We now create a TimeEValuable class to compute the distance of the propagated spacecraft to Earth

In [15]:
# define a function
class f(common.ScalarTimeEvaluable):
    def __init__(self):
        super().__init__()
        pass
    def eval(self, e):
        return uni.frames.distance('Earth', 'GeoSat_center', e)

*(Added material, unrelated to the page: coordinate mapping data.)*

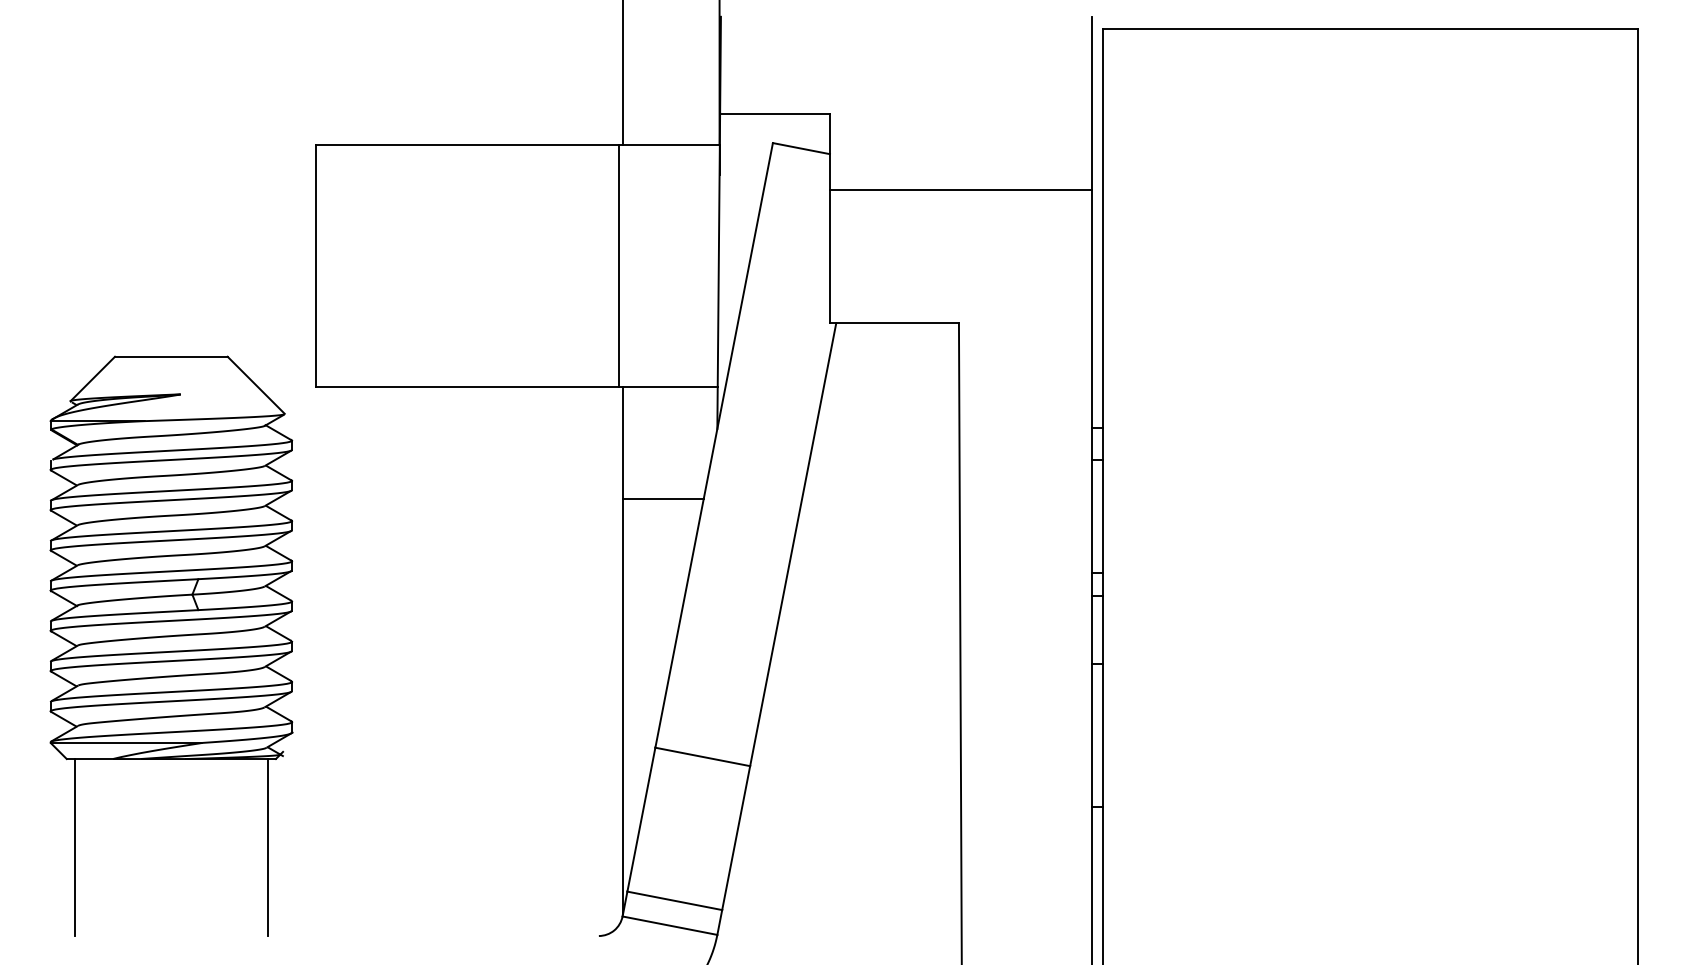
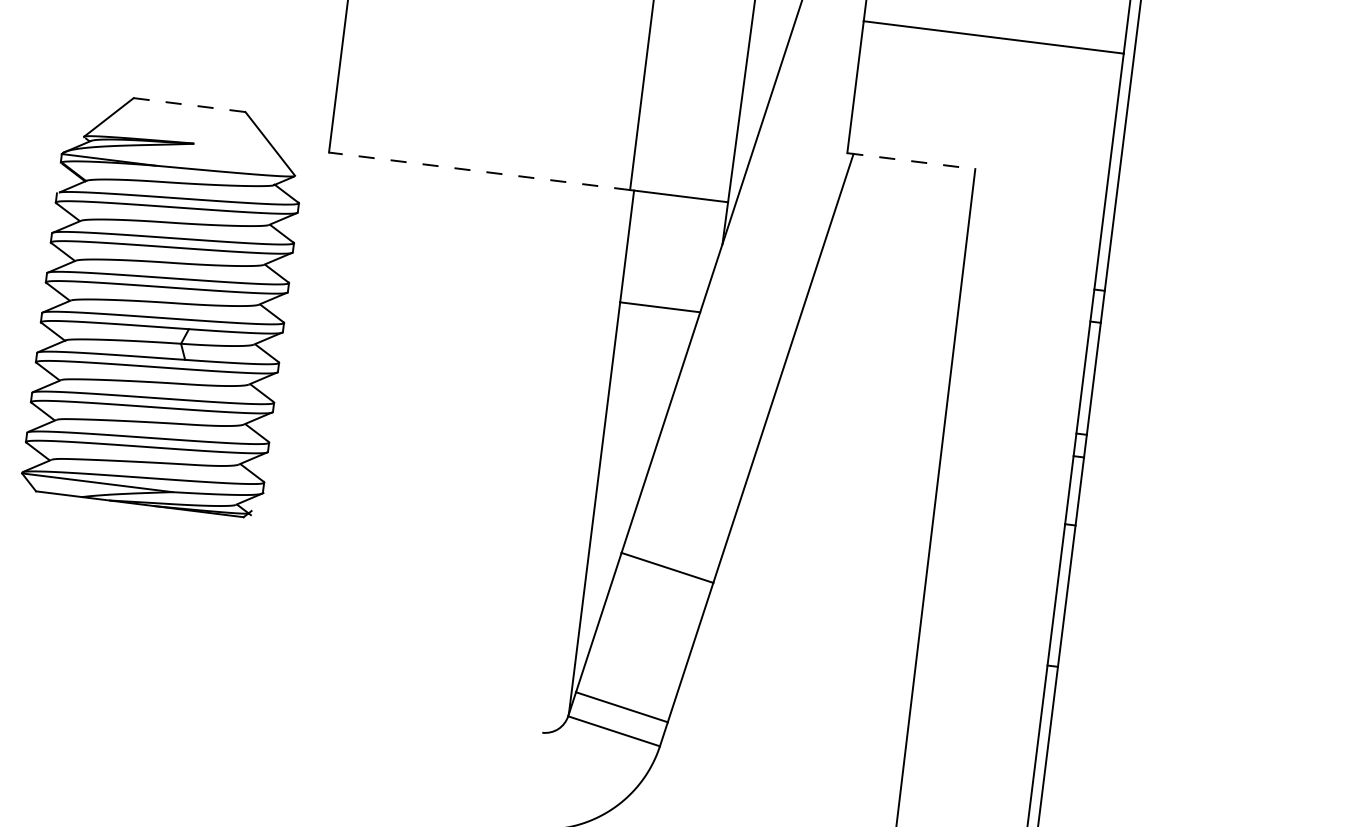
line: (894, 323) -> (911, 161), solid -> dashed
line: (170, 356) -> (188, 104), solid -> dashed
line: (467, 386) -> (479, 171), solid -> dashed
line: (74, 847) -> (32, 580), removed
line: (267, 847) -> (224, 603), removed

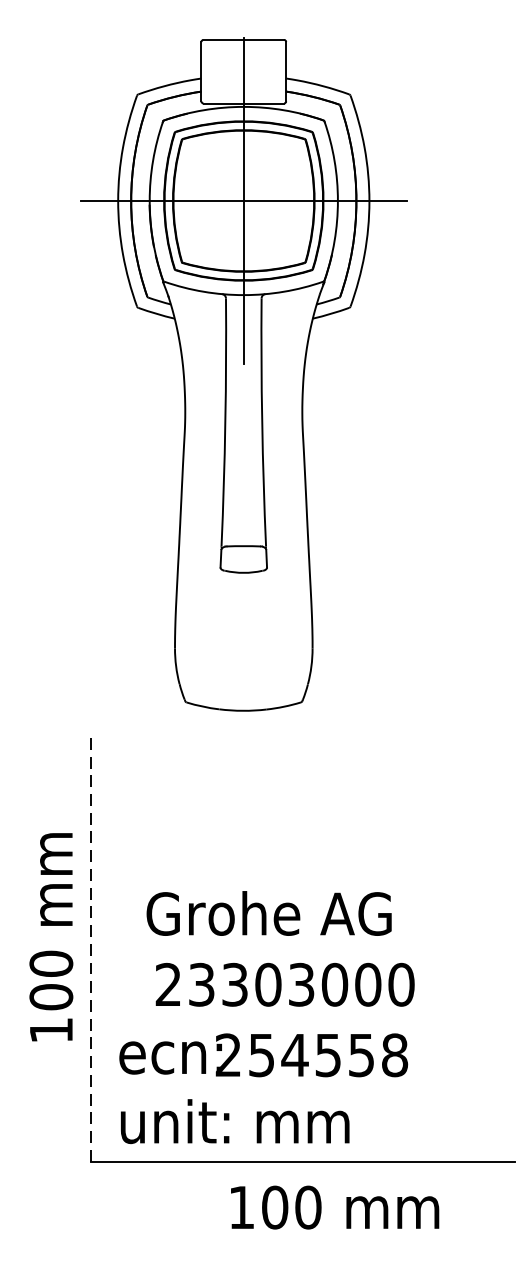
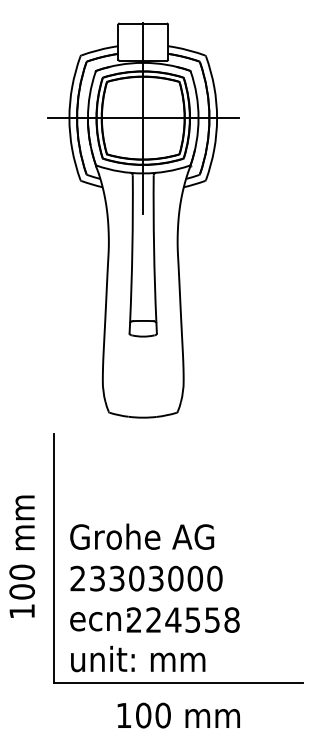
text: (269, 913) -> (142, 536), moved
text: (50, 936) -> (21, 556), moved
line: (91, 950) -> (53, 558), dashed -> solid
text: (285, 984) -> (146, 578), moved
text: (261, 1054) -> (153, 619), 254558 -> 224558
text: (334, 1207) -> (178, 715), moved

Now, we evaluate it and compute the gradient with respect to the initial state time.

In [16]:
# print out the computed partials with respect to the initial epoch, "launch_dt"
func = f()
e = tempo.XEpoch("2000-01-01T12:00:00.000 TDB")
d = common.resolve( func.eval(e) )
df_dt_ad = d.at("launch_dt")[0]
print(df_dt_ad)

-0.067223855258172

I want to test the value here using numerical differentiation.

In [17]:
# set the initial parameter value to -0.5 secs, and evaluate the function at epoch
uni.parameters.get("launch_dt").setPhysicalValue(-0.5)
tra.compute(partials = False)
fminus = func.eval( e.value() )

# set the initial parameter value to +0.5 secs, and evaluate the function at epoch
uni.parameters.get("launch_dt").setPhysicalValue(+0.5)
tra.compute(partials = False)
fplus = func.eval( e.value() )

# compute the gradient numerically
df_dt_num = fplus-fminus

# print the difference
print( 'Autodif: %15.6f\nNumerical: %15.6f\nDiff(percent): %15.6f' % ( df_dt_ad, df_dt_num, 100 * ( df_dt_ad - df_dt_num )/df_dt_num ) )

Autodif:       -0.067224
Numerical:       -0.067217
Diff(percent):        0.010231